● Problem: Go to the line containing "Related Posts" in the records below and print it and every following line exactly, on through the line containing "-side exception has occurred while", then stop.

Collection entries
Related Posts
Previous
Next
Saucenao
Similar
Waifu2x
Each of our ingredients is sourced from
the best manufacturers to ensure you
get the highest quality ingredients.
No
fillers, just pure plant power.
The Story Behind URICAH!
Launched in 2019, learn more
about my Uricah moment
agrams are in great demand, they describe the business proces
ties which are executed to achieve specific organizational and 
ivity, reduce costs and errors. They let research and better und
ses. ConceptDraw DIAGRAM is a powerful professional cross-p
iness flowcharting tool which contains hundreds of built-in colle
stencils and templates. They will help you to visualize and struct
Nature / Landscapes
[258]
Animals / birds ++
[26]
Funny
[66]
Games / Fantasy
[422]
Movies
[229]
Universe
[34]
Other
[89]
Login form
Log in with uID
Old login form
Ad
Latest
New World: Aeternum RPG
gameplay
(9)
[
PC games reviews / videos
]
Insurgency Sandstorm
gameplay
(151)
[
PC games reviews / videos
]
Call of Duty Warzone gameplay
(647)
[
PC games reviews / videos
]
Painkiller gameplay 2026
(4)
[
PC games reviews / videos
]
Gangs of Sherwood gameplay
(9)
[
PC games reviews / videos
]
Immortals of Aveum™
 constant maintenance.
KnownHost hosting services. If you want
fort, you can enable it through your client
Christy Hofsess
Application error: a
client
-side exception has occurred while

==

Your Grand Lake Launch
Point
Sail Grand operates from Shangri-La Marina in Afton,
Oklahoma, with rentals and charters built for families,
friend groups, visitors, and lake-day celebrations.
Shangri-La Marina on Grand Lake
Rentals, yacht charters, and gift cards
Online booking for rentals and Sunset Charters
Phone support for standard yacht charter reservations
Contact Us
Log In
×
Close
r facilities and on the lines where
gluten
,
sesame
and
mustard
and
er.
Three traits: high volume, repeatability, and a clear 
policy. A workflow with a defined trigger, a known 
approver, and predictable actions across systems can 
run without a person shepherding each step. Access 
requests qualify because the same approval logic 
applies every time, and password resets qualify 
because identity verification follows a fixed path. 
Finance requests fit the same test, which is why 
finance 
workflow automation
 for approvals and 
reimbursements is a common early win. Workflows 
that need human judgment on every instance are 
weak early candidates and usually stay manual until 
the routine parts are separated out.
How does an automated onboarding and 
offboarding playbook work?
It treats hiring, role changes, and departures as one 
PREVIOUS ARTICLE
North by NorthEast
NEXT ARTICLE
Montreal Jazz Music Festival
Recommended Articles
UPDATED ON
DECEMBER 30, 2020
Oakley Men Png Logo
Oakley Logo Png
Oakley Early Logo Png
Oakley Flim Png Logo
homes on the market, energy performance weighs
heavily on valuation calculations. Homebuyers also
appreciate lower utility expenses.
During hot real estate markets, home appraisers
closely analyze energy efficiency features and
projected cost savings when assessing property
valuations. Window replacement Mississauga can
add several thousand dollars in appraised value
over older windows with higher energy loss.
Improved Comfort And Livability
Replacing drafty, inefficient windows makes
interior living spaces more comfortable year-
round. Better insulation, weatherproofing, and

● Response:
Related Posts
Previous
Next
Saucenao
Similar
Waifu2x
Each of our ingredients is sourced from
the best manufacturers to ensure you
get the highest quality ingredients.
No
fillers, just pure plant power.
The Story Behind URICAH!
Launched in 2019, learn more
about my Uricah moment
agrams are in great demand, they describe the business proces
ties which are executed to achieve specific organizational and 
ivity, reduce costs and errors. They let research and better und
ses. ConceptDraw DIAGRAM is a powerful professional cross-p
iness flowcharting tool which contains hundreds of built-in colle
stencils and templates. They will help you to visualize and struct
Nature / Landscapes
[258]
Animals / birds ++
[26]
Funny
[66]
Games / Fantasy
[422]
Movies
[229]
Universe
[34]
Other
[89]
Login form
Log in with uID
Old login form
Ad
Latest
New World: Aeternum RPG
gameplay
(9)
[
PC games reviews / videos
]
Insurgency Sandstorm
gameplay
(151)
[
PC games reviews / videos
]
Call of Duty Warzone gameplay
(647)
[
PC games reviews / videos
]
Painkiller gameplay 2026
(4)
[
PC games reviews / videos
]
Gangs of Sherwood gameplay
(9)
[
PC games reviews / videos
]
Immortals of Aveum™
 constant maintenance.
KnownHost hosting services. If you want
fort, you can enable it through your client
Christy Hofsess
Application error: a
client
-side exception has occurred while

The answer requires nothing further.